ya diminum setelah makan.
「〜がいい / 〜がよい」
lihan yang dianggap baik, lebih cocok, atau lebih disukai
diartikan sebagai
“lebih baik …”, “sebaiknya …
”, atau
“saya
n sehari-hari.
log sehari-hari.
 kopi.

--------------------------------

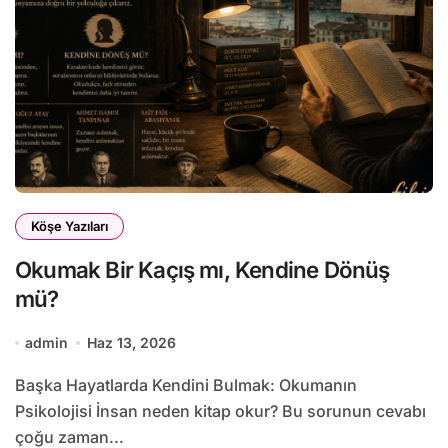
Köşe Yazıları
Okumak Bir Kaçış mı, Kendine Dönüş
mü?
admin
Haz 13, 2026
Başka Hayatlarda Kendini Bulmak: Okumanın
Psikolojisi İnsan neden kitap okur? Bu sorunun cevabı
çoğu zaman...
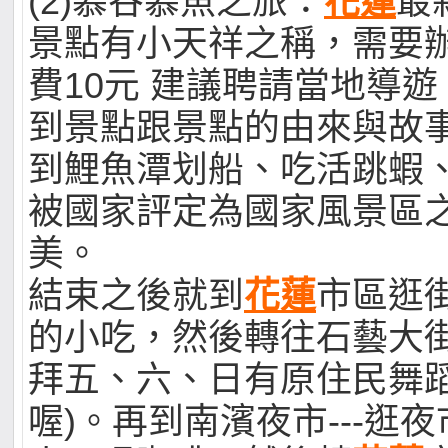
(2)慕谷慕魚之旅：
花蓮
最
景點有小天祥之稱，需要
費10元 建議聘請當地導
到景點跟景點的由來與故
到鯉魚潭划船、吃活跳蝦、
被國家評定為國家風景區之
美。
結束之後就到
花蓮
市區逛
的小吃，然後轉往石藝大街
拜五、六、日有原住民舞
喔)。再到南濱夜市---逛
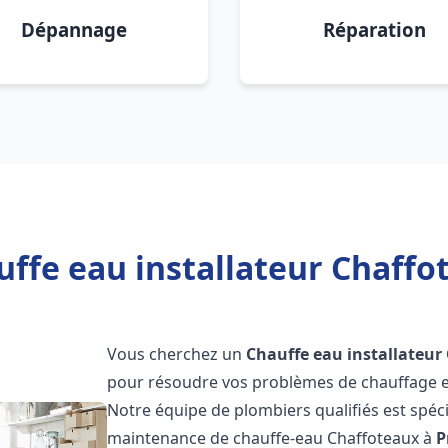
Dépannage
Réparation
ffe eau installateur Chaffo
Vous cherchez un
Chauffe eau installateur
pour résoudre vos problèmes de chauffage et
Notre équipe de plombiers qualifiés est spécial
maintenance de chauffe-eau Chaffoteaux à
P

--------------------------------

### WHAT IS REQUIRED
Could the stretch from the line with "Köşe Yazıları" through the line with "Vous cherchez un" in the listing above be restated word for word, minus the pictures?

### PROBLEM SOLUTION
Köşe Yazıları
Okumak Bir Kaçış mı, Kendine Dönüş
mü?
admin
Haz 13, 2026
Başka Hayatlarda Kendini Bulmak: Okumanın
Psikolojisi İnsan neden kitap okur? Bu sorunun cevabı
çoğu zaman...
(2)慕谷慕魚之旅：
花蓮
最
景點有小天祥之稱，需要
費10元 建議聘請當地導
到景點跟景點的由來與故
到鯉魚潭划船、吃活跳蝦、
被國家評定為國家風景區之
美。
結束之後就到
花蓮
市區逛
的小吃，然後轉往石藝大街
拜五、六、日有原住民舞
喔)。再到南濱夜市---逛
Dépannage
Réparation
ffe eau installateur Chaffo
Vous cherchez un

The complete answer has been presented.